Thank you FAVOB member Bob Dixon, Arete-Strategies

The Corporate Transparency Act (CTA), enacted in 2021, was passed to enhance transparency in entity structures and ownership to combat money laundering, tax fraud, and other illicit activities. It is designed to capture more information about the ownership of specific entities operating in or accessing the U.S. market.

The law was largely ignored by accounting professionals at first. However, the effective date of the Corporate Transparency Act is fast approaching on January 1, 2024, and people are starting to panic.

Companies are looking for more information on the Corporate Transparency Act, how it affects their operations, and what the details of the reporting requirements are. This presents a unique opportunity for accounting firms and tax accounting professionals to enhance their revenue streams by diversifying their service offerings.

Who does the Corporate Transparency Act affect?

According to a recent Small Business Administration report, 27,104,006 small businesses were termed “nonemployer firms” and had no employees. The Corporate Transparency Act is designed to improve business activity transparency through the reporting of Beneficial Ownership Information (BOI) and is particularly targeted to these smaller businesses.

Who needs to file?

Reporting companies are identified as either domestic or foreign:

Domestic reporting companies are corporations, LLPs, or any other entity created by the filing of a document with a secretary of state or any similar office under the law of a state or Indian tribe.

Foreign reporting companies are a corporation, LLCs, or other entity formed under the law of a foreign country that is registered to do business in any state or tribal jurisdiction by the filing of a document with a secretary of state or any similar office. Sole-proprietorships that don’t use a single-member LLC are not considered a reporting company.

Reporting companies typically include:

  • Limited liability partnerships
  • Limited liability limited partnerships
  • Business trusts

Most limited partnerships, where entities are generally created by a filing with a secretary of state or similar office.

Exemptions include securities issuers, domestic governmental authorities, banks, and many more that don’t fall into the above categories.

Beneficial owners

A beneficial owner can fall into one of two categories defined as any individual who, directly or indirectly, either:

Exercises substantial control over a reporting company, or

Owns or controls at least 25% of the ownership interests of a reporting company.

Having two categories is designed to close any loopholes and ensure all owners are identified. The key difference is that beneficial ownership is categorized as those with ownership interests reflected through capital and profit interests in the company.

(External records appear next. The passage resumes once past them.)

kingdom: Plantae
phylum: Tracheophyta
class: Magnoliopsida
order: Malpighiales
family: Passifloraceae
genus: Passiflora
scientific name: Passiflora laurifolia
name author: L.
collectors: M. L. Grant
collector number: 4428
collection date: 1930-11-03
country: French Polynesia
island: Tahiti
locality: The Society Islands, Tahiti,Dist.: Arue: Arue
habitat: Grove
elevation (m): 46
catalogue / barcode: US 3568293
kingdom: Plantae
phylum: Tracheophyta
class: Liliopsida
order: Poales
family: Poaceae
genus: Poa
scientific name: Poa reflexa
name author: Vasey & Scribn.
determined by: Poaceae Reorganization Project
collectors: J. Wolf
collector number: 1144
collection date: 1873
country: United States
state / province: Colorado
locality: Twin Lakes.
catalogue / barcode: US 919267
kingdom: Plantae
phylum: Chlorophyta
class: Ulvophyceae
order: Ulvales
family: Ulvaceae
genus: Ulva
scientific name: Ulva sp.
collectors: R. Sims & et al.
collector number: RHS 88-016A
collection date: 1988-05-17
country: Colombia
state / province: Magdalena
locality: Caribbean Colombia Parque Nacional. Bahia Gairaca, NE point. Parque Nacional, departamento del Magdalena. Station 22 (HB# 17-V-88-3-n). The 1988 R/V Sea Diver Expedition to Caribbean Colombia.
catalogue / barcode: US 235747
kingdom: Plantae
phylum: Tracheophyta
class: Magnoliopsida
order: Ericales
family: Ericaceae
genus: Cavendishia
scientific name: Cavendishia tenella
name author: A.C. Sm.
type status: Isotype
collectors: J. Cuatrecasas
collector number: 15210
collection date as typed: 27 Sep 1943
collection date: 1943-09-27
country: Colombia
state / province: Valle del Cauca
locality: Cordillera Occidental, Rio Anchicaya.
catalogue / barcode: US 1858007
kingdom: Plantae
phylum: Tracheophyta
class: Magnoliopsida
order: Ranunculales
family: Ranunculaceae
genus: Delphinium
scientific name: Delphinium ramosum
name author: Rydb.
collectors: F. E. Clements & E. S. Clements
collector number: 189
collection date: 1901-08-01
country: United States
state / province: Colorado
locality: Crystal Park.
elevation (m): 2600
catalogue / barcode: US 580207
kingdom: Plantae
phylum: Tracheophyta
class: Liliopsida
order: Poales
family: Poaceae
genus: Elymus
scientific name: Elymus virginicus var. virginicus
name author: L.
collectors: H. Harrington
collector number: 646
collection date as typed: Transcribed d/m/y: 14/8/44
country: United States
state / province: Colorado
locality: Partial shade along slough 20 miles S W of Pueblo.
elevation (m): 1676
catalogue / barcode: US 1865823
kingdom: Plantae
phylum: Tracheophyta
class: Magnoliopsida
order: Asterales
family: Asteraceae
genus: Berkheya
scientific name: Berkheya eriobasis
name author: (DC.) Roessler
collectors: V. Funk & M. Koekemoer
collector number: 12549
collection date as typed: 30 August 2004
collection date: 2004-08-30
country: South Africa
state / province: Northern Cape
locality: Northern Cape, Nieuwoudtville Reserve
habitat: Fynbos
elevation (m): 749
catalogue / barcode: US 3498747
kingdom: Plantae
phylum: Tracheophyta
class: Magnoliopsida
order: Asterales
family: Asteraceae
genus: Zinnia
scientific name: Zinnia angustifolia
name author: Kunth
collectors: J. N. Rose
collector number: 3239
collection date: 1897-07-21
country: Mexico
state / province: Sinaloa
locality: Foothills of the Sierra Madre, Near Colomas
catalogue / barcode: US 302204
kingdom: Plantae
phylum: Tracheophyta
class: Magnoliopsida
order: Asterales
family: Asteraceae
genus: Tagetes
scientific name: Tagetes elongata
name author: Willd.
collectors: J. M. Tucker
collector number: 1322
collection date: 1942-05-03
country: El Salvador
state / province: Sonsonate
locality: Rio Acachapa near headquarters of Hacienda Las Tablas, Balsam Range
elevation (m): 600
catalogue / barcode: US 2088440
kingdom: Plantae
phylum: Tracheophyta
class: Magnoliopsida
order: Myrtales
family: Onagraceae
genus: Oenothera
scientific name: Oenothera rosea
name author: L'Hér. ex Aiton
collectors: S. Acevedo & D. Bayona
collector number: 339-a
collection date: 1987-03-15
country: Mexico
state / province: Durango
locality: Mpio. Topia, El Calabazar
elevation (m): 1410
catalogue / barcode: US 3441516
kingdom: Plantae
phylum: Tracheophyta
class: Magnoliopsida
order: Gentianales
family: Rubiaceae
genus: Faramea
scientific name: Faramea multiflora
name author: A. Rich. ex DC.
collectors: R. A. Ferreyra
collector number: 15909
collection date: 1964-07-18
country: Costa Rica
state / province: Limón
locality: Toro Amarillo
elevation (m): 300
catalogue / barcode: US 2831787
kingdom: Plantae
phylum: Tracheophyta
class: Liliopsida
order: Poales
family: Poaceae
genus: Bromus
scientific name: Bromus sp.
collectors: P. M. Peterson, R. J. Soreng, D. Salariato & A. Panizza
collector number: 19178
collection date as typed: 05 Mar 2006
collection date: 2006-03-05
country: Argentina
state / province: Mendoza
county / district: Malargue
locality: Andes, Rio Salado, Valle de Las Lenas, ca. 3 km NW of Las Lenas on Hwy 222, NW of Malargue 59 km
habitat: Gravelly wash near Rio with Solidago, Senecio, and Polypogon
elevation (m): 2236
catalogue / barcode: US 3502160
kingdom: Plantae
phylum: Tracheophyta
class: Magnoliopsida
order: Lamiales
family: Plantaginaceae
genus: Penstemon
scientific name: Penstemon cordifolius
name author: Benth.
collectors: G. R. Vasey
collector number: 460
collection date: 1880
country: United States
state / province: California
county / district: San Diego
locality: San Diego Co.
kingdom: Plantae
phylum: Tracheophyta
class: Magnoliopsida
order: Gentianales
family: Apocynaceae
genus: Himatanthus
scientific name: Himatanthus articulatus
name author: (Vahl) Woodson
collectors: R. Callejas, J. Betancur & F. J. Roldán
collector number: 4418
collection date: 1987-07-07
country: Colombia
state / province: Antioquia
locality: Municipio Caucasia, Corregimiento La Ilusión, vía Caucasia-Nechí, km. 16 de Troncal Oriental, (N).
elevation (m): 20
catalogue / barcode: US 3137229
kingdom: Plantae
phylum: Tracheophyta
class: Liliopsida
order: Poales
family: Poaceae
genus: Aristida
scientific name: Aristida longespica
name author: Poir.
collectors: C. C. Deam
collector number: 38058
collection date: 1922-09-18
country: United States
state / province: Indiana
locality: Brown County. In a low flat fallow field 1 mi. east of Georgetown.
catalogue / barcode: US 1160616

The beneficial owners must report to FinCEN their name, date of birth, address, and unique identifier number from a recognized issuing jurisdiction and a photo of that document. If an individual decides to file their information to FinCEN directly, they may be issued a “FinCEN identifier” which can be provided on a BOI report instead of the required information.

Company applicants

Company applicants can only be:

The individual who directly files the document that creates the entity, or the document that first registers the entity to do business in the United States.

The individual is primarily responsible for directing or controlling the filing of the relevant document by another.

This responsibility may fall under the scope of advisory services for an accounting professional. However, the report does not require information on the company applicant. This is an important consideration when defining the scope of engagement for advisory services with a client.